[Data records]
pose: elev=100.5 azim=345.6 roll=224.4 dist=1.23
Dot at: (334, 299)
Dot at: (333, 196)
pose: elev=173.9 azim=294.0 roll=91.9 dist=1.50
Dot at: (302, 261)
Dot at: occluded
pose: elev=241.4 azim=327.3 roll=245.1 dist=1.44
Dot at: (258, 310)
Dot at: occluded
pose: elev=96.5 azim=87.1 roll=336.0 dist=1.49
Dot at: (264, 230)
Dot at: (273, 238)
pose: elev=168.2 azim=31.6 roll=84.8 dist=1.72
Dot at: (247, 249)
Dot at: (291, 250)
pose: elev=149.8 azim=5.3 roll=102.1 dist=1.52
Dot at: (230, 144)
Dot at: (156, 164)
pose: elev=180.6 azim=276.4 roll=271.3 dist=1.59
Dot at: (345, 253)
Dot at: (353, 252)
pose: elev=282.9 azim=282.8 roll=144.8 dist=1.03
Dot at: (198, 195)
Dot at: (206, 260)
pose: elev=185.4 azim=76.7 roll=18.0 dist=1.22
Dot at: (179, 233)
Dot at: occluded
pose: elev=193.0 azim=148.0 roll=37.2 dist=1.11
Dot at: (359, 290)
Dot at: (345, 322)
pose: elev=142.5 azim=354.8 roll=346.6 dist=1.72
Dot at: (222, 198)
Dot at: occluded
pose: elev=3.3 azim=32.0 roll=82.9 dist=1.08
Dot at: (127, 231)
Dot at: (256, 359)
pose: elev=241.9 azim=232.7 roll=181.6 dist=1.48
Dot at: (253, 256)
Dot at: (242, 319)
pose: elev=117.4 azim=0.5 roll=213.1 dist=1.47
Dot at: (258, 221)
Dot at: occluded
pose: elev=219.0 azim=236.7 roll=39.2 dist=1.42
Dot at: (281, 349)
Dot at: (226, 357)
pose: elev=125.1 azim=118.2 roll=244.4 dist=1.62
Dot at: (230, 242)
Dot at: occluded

[GIVEN INSTRUCTION] Rewrite the lines running from the one that contains "pose: elev=125.1 azim=118.2" through the last line, changing "dist" to "distance" and leaving everything else as it stands.

[ANSWER FOR THIS EXERCISE]
pose: elev=125.1 azim=118.2 roll=244.4 distance=1.62
Dot at: (230, 242)
Dot at: occluded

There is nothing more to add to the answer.